─── LISTED RECORDS

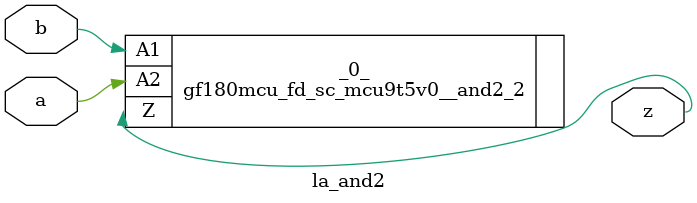
<source format=v>
/* Generated by Yosys 0.37 (git sha1 a5c7f69ed, clang 14.0.0-1ubuntu1.1 -fPIC -Os) */

module la_and2(a, b, z);
  input a;
  wire a;
  input b;
  wire b;
  output z;
  wire z;
  gf180mcu_fd_sc_mcu9t5v0__and2_2 _0_ (
    .A1(b),
    .A2(a),
    .Z(z)
  );
endmodule

</source>
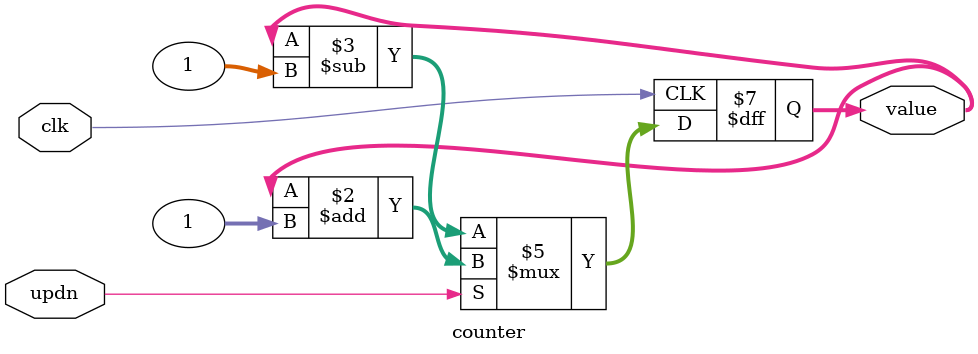
<source format=sv>

module counter(
	input bit clk,
	input bit updn,
	output [31:0] value
	);

  always_ff @(posedge clk) begin
	  if (updn) begin
		  value <= value + 1;
		end else begin
		  value <= value - 1;
		end
  end

endmodule

</source>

──────

● EXERCISE:
Please go through the entries and show every line with the word "value".

● ANSWER BOX:
	output [31:0] value
		  value <= value + 1;
		  value <= value - 1;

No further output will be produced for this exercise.